Coal mining company Genwal Resources has pleaded guilty to corporate criminal charges stemming from the 2007 Crandall Canyon mine collapse in Utah that left nine miners and rescuers dead.

Federal prosecutors say a plea agreement includes a provision that no criminal charges will be filed against any individuals in the case.

Federal and congressional investigators blamed the an initial mine collapse on "retreat mining," in which pillars of coal holding up the roof of the mine are dug out, causing collapse of the mine behind them.

Retreat mining was specifically forbidden by the federally-approved roof control plan for the mine. The two misdemeanor counts charged in the plea agreement include a willful violation of mandatory health and safety standards involving retreat mining four days before the initial August 7 mine collapse, which trapped and killed six miners.

But prosecutors say they were unable to demonstrate, given the evidence, a direct connection between the violation and the fatal mine collapse.

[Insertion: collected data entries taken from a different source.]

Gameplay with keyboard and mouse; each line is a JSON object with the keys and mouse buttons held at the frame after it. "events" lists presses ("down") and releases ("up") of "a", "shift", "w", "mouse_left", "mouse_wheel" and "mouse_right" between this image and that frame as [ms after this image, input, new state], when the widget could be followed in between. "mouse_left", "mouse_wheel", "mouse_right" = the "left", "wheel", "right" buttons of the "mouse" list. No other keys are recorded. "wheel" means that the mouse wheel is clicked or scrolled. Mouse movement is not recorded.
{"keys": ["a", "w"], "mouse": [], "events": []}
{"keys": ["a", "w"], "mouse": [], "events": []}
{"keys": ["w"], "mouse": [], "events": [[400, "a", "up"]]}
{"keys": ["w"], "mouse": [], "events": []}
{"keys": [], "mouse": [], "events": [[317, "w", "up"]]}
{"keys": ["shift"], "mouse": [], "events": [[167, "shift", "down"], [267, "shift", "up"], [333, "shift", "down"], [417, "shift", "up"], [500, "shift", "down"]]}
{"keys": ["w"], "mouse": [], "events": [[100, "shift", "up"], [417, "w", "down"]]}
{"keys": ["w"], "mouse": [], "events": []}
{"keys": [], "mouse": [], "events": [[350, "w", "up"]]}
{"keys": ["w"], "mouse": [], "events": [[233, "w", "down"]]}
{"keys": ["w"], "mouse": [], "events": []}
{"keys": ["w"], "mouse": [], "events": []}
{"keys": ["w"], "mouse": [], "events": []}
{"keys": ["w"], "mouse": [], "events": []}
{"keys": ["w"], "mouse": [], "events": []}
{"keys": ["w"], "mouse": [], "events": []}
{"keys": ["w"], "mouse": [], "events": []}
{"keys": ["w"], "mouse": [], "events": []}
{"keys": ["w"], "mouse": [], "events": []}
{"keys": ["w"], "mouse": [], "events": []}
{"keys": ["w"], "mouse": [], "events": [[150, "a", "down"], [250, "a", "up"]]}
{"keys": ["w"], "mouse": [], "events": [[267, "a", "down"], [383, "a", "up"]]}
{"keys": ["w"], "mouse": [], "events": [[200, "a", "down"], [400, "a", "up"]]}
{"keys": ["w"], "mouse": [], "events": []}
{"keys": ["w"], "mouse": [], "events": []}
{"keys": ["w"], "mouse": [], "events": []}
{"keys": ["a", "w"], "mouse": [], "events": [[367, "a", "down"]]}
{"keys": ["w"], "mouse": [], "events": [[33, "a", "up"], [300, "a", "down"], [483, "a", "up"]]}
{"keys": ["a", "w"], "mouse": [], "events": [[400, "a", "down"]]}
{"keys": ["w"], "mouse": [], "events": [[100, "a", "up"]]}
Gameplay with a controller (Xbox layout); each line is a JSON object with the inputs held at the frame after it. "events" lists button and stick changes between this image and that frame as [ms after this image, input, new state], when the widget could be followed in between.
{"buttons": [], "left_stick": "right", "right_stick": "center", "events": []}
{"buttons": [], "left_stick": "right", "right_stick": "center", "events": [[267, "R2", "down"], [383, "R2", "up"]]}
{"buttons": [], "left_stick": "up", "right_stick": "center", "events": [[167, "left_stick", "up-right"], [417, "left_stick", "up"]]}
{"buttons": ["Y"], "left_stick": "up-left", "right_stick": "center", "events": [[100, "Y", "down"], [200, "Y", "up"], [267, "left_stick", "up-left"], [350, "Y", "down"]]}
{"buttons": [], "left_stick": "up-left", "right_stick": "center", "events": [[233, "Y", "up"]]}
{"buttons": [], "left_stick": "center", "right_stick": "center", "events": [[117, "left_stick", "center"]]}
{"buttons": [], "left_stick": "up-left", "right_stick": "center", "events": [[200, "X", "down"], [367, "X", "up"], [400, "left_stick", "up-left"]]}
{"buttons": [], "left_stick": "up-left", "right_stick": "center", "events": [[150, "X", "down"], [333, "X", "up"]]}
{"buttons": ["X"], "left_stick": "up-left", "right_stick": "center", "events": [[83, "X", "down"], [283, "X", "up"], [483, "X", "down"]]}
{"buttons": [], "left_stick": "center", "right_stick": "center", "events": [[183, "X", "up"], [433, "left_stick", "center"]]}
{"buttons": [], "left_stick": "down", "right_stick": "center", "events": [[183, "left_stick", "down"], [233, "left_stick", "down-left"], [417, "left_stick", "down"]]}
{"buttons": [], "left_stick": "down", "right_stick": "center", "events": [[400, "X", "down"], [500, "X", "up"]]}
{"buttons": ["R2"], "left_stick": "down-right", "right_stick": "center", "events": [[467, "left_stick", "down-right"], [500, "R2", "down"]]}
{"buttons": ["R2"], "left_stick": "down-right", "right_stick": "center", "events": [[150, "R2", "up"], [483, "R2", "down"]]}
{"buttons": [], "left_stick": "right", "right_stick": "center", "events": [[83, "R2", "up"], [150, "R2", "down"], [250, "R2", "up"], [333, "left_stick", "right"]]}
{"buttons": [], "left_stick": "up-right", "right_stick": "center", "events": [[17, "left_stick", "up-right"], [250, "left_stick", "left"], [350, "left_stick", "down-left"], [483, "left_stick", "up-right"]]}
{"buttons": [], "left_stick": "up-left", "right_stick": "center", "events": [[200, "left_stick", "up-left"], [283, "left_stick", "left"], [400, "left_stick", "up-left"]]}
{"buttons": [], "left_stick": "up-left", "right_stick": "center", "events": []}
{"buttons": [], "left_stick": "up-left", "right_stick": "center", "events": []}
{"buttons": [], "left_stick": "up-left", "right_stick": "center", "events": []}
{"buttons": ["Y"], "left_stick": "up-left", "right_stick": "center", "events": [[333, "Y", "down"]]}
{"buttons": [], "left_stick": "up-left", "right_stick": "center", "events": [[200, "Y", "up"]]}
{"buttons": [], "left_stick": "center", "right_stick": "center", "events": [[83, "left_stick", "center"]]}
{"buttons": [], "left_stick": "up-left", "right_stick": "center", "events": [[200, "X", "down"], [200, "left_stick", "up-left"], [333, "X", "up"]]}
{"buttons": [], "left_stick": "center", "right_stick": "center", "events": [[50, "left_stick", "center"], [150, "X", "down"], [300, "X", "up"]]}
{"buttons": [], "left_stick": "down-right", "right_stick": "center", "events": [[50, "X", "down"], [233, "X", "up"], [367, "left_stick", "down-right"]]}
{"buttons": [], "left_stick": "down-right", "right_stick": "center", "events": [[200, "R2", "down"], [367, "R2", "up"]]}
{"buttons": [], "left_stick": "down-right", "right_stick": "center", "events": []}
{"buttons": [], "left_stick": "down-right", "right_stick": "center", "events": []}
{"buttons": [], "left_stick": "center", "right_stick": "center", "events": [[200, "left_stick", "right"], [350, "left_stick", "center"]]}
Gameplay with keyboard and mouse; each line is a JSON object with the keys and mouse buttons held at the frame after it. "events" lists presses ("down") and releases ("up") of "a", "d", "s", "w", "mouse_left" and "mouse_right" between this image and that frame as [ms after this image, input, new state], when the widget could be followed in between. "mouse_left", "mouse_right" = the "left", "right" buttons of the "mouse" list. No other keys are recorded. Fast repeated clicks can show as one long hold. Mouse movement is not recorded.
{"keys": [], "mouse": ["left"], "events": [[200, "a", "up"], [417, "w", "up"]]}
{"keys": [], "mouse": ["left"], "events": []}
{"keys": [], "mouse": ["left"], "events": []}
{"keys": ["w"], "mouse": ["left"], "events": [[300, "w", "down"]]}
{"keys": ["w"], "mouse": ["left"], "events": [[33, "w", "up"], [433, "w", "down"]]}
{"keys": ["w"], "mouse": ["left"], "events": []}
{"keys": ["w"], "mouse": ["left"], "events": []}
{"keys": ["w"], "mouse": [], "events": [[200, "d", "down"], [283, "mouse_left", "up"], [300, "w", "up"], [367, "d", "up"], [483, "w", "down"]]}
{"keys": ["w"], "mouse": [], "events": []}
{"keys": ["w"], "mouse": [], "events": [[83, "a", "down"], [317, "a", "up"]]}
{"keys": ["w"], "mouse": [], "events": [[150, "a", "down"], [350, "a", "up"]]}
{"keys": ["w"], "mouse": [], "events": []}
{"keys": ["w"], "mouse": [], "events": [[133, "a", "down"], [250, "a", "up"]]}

"We were unable to prove beyond a reasonable doubt that the company's actions caused the mine collapse," said David Barlow, the U.S. Attorney for Utah.

The other charge involves the failure to report an earlier mine collapse in which no one was injured.

The plea agreement calls for $500,000 in fines and must still be approved by a federal judge.

Three rescuers were killed and six others injured in another mine collapse during a rescue effort that was eventually abandoned. The bodies of the six miners initially killed remain in the mine, which has been sealed.